The Tree I call Mother
Lucy Wairimu Mukuria
|||Psychologist||Policy Advocacy||Program Development and Management||Fundraising and Financial Management||Program Development||CEO and Founder||Global Expertise|| Ashoka Fellow|||
More of 2017 aha moments which came to me when I was NOT thinking about interventions around polarization of Kenyans during the election period. This tree I lovingly called mother because it taught me so much so fast just by being. Mother helped me to understand how as Kenyans we lost our sense of community and Ubuntu during the election period. How does mother appear dead in the trunk and have a live green brush as its crown?
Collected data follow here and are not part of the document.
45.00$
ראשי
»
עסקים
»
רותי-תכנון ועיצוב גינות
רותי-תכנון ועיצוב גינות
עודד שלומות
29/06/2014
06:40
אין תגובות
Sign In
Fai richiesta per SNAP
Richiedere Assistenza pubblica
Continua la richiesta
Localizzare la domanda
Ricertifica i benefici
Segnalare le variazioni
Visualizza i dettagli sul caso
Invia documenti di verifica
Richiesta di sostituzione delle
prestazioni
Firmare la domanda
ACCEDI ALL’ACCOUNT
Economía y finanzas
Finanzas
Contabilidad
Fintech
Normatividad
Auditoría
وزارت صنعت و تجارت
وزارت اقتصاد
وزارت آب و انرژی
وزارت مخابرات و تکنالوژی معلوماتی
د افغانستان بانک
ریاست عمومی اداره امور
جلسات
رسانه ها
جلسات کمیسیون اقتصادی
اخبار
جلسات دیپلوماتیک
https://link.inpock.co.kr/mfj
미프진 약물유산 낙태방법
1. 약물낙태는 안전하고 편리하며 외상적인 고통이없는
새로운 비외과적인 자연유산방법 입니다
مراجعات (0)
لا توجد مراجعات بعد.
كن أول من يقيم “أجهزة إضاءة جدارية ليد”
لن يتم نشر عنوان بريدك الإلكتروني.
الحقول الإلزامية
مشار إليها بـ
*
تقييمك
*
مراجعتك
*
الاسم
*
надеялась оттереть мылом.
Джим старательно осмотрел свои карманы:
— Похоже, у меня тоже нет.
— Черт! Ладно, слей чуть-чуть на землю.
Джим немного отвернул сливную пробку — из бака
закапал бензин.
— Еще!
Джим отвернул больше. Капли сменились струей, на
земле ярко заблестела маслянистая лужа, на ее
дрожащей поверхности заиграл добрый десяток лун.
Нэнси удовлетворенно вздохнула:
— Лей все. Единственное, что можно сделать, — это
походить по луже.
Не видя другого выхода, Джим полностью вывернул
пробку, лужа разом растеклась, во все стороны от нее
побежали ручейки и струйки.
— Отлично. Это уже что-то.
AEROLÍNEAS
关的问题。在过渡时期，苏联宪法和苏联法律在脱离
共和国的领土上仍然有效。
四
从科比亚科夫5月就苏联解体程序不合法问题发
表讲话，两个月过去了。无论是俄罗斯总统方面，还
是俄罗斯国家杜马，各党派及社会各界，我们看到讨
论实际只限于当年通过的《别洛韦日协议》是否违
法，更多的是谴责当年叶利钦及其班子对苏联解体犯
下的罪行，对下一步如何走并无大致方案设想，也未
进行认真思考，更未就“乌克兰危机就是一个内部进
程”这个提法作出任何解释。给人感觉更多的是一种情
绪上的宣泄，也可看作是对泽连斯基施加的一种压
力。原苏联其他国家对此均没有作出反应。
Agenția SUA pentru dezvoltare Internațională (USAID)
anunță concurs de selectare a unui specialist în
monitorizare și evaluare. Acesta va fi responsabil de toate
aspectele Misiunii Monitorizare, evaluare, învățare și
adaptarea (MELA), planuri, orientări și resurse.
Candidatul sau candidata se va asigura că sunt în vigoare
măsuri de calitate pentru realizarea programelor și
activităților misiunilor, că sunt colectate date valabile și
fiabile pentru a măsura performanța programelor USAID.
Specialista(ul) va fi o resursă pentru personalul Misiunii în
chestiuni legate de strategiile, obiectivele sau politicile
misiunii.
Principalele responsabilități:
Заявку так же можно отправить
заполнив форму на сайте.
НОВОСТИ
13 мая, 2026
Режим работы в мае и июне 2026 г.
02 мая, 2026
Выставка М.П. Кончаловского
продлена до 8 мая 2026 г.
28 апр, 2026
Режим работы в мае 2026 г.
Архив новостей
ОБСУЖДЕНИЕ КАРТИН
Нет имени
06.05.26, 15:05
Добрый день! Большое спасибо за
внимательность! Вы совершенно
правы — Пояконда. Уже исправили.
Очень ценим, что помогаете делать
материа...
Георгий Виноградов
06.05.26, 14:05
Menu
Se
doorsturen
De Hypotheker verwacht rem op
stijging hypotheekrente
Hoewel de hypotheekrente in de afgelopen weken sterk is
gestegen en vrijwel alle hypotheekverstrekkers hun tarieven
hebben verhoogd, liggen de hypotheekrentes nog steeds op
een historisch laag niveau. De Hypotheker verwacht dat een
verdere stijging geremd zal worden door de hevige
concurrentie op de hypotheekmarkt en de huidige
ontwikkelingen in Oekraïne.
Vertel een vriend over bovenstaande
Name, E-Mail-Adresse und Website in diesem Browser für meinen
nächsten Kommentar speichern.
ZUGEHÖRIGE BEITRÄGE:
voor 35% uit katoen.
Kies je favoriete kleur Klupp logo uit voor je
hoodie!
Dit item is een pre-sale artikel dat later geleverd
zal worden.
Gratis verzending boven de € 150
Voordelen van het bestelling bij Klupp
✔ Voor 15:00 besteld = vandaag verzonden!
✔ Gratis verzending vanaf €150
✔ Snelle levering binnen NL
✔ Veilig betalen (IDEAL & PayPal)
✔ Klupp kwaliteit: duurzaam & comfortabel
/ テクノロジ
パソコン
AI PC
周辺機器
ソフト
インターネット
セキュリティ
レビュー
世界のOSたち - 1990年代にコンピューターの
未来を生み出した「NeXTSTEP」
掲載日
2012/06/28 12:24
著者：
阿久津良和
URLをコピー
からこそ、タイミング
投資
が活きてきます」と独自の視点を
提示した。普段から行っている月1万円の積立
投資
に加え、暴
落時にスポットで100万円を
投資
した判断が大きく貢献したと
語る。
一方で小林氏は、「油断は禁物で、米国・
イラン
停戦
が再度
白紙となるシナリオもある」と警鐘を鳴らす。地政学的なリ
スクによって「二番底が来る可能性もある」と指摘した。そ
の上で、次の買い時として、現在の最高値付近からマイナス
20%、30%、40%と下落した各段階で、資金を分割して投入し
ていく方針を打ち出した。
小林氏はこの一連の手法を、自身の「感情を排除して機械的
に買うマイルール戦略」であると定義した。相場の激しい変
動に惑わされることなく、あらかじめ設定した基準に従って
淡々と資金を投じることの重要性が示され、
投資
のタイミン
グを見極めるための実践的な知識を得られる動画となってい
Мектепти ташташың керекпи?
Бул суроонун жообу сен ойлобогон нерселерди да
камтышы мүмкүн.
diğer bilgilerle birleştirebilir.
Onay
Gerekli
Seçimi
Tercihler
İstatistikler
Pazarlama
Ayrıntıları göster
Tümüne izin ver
All around her there lay dry wood. They were branches which broke off because mother could no longer feed them and worse, she had to sacrifice them for her survival. What is interesting is that the flora around her is green and thriving. They do not feed off each other. On further investigation mother was brutalized. I literary climbed inside her from the bottom of her trunk. Which animal did this? I could see fur inside. There was a furry creature (s) that mother provided boarding to. She is mother. Was it the weather that ripped her open so leaving her open to invasion? Driven by the question about how she still maintained a live green brush as her crown refocused me. I scanned with my eyes and felt with my hands. Then I saw it. One root out of the several appeared supple and succulent. I touched it and it felt cool. It had green moss on top of it while the rest looked brown, flaky and ashy. This is how mother maintained her live green brush as her crown. She had one root which dug deep to supply her with just enough water and nutrients to stay alive during the dry seasons. I beg your pardon, during peace time. When the rains came, she would I am sure without a doubt in my bones blossom with a burst of green and self-repair. I wanted to experience mother more and decided to climb her. She was hard to navigate because the branches weaved and intertwined through each other guarding her trunk going upwards from the midsection. Mother had used her dry branches as a defense. Mother is us.